Die CSU versucht unterdessen mit einem Burka-Verbot beim Wähler zu punkten. Der CSU-Parteitag stimmte im November für zwei Anträge, die das Tragen von Burka und Niqab in der Öffentlichkeit untersagen sollen. Nun soll sich die CSU-Landesgruppe im Bundestag für ein Burka-Verbot einsetzen. Während sie die katholische Kirche mit Kommentaren zu einem Burka-Verbot zurückhält und abstrakt auf der Religionsfreiheit besteht, ging der frühere EKD-Ratsvorsitzende Manfred Kock in Sachen Burka-Verbot in die Vollen: "Durch die Art und Weise, wie bei uns darüber diskutiert wird, schaffen wir erst die Probleme."

Passen Kirche und CSU also noch zusammen? Denn Lob bekommt die Partei mittlerweile sogar von der Partei, die sie eigentlich bekämpfen will: die AfD. "Mit Freude nehmen wir die CSU-Offensive zum Burka-Verbot, Flüchtlingsobergrenze und Abschaffung der doppelten Staatsbürgerschaft zur Kenntnis. Seehofer und Co. voll auf AfD Kurs", jubelte die AfD-Sachsen auf ihrer Webseite. 

Kardinal Woelki ist offen gegen Obergrenze

Ganz konkret wird es bei Seehofers Steckenpferd "Obergrenze für Flüchtlinge". Wenn die CSU das Grundgesetz ernst nehme, könne sie keine Obergrenze verlangen, erklärte der Kölner Erzbischof Rainer Maria Kardinal Woelki. Seehofers Partei betreibe mittlerweile das Geschäft der Rechtspopulisten: "Ich halte nichts davon, das nachzubeten, was andere falsch vorgedacht haben", bemerkte Woelki.

Dass Seehofer und Scheuer sich mittlerweile um die Meinungen von Kirchenvetretern offenbar in der Tagespolitik nicht mehr arg kümmern, ist selbst in der CSU nicht ganz unumstritten. Zumindest bei Alois Glück, der bis 2015 Präsident des Zentralkomitees der deutschen Katholiken war. In einem Diskussionsbeitrag an die eigene Partei versuchte Glück bereits im Dezember letzten Jahres der CSU ins Gewissen zu reden. "Die Angst", schrieb Glück", dürfe "unser politisches Handeln nicht bestimmen - auch nicht die Angst vor den Rechtspopulisten und den Linkspopulisten. "Für die Zukunft der CSU ist nicht nur die Entwicklung am rechten politischen Rand von Bedeutung, sondern ebenso, dass wir dem "C" und dem "S" weiter gerecht werden", forderte Glück. Denn ihm hätten bereits "viele Menschen erklärt, dass sie und ihre Familie sich nicht mehr in der Lage sehen, CSU zu wählen" - Glück meint damit die kirchlich orientierten Wähler.

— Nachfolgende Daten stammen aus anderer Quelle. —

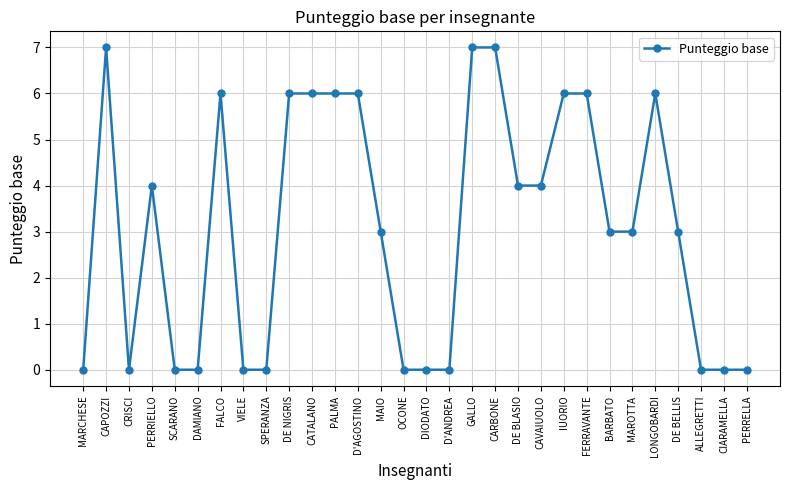

What is the label of the 22nd point from the right?

SPERANZA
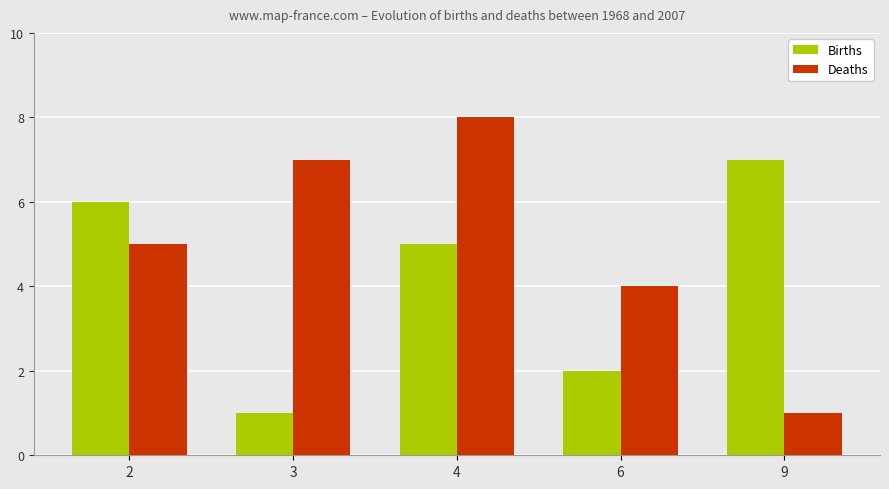

Which category has the highest value in the Births series?

9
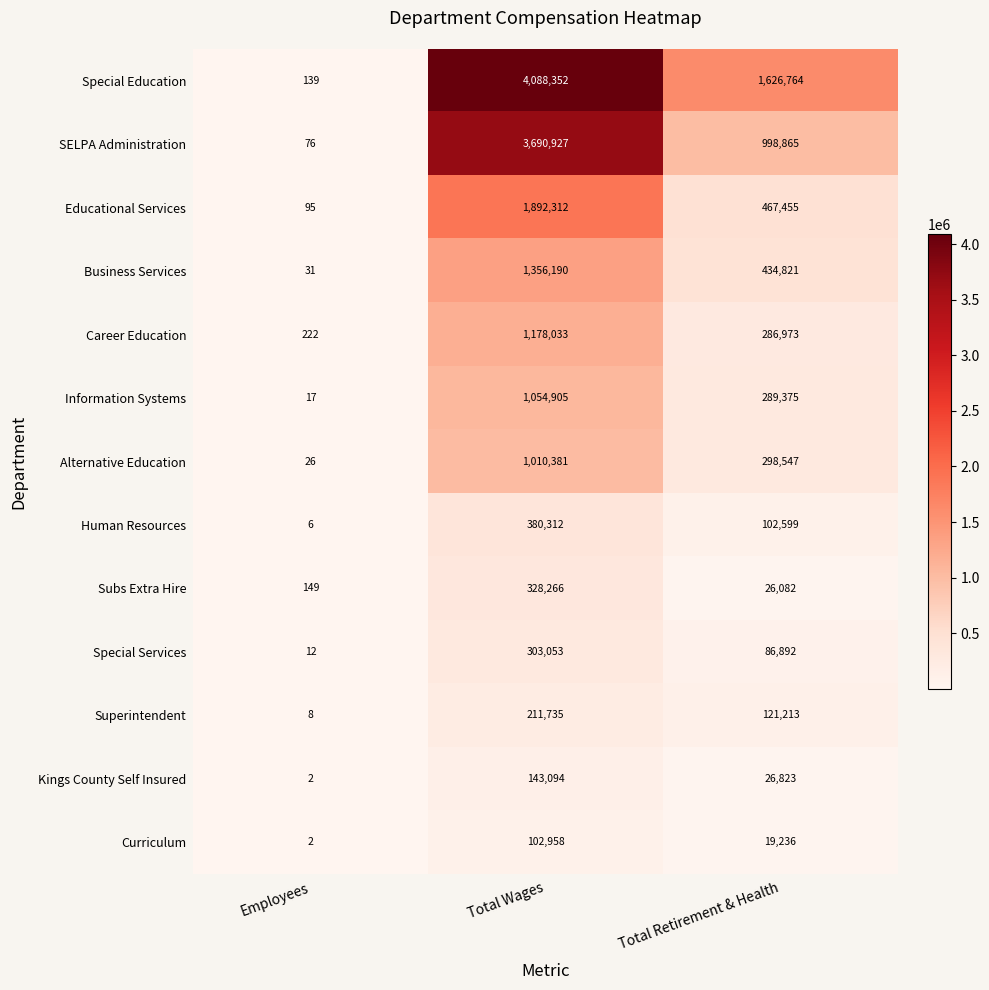

What is the total value across all series at Total Retirement & Health?

4785645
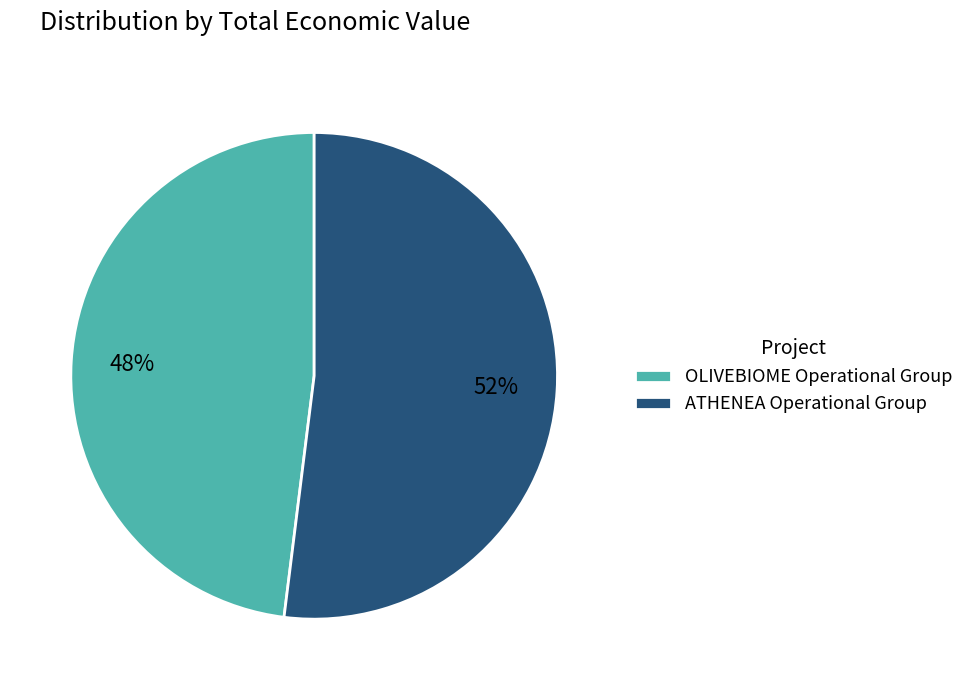

Is it true that ATHENEA Operational Group is 52% of the pie?

True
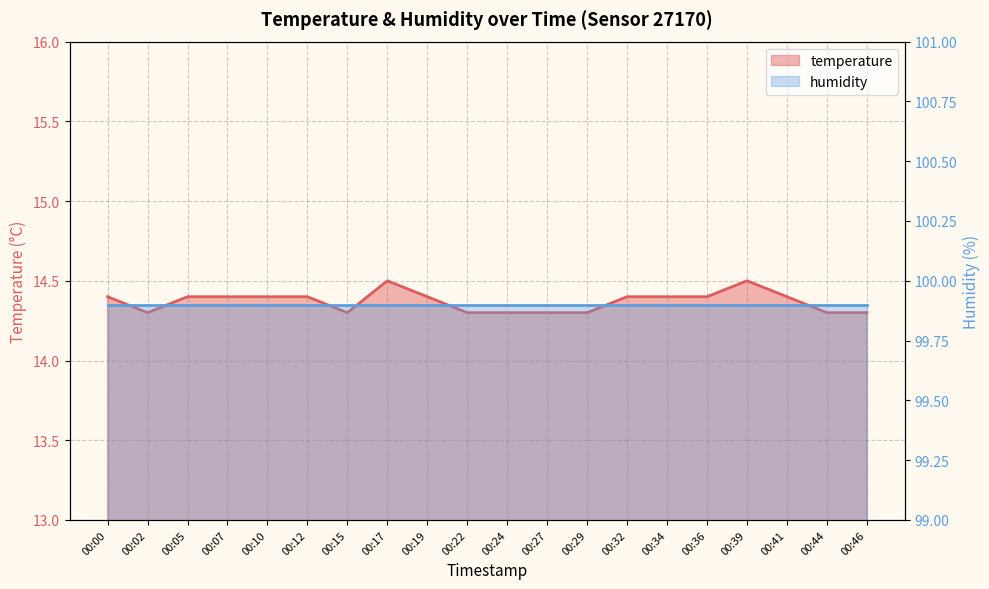

What is the smallest value displayed?

14.3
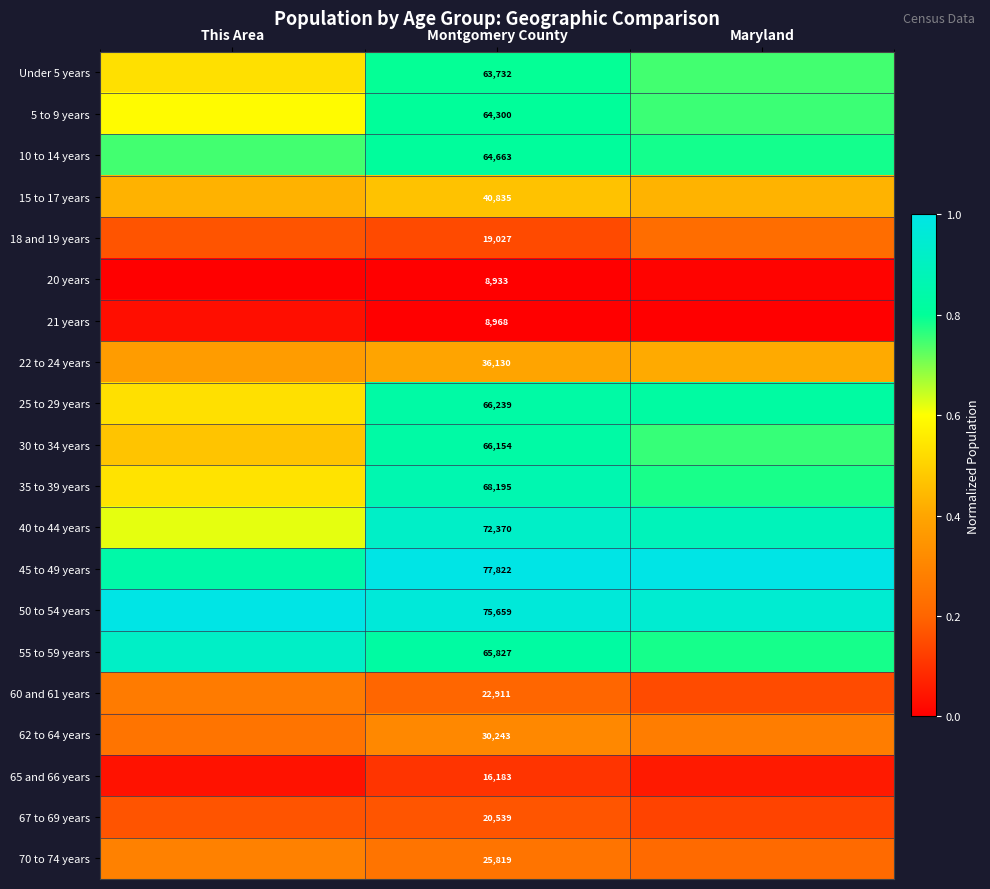

List the series in order of their peak value, highest first.

45 to 49 years, 50 to 54 years, 40 to 44 years, 55 to 59 years, 35 to 39 years, 25 to 29 years, 30 to 34 years, 10 to 14 years, 5 to 9 years, Under 5 years, 15 to 17 years, 22 to 24 years, 62 to 64 years, 70 to 74 years, 60 and 61 years, 18 and 19 years, 67 to 69 years, 65 and 66 years, 21 years, 20 years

CSU-Generalsekretär Scheuer fühlt sich unterdessen nach seinem Senegalesen-Spruch unverstanden. Er habe "bewusst" zugespitzt. "Im Zusammenhang ging es um die Schwierigkeit, abgelehnte Bewerber nach einem abgeschlossenen, rechtsstaatlichen Verfahren wieder zurückzuführen, wenn diese sich über einen längeren Zeitraum hier aufhalten", rechtfertigte sich der CSU-Generalsekretär. Der Würzburger Bischof Friedhelm Hofmann ist von Scheuers Relativierungssversuch allerdings unbeeindruckt. Die Aussagen Scheuers machten ihm große Sorgen, so der Bischof am Montag. 

Nach dem AfD-Wahlerfolg in Berlin ging Schauer am Montag ohnehin wieder in die politische Offensive. "Die Bürger haben zum wiederholten Male einen Weckruf, ein Alarmsignal ausgesendet", analysierte der CSU-General. Und das klingt schon wieder fast wie ein lauter Ruf nach der Obergrenze.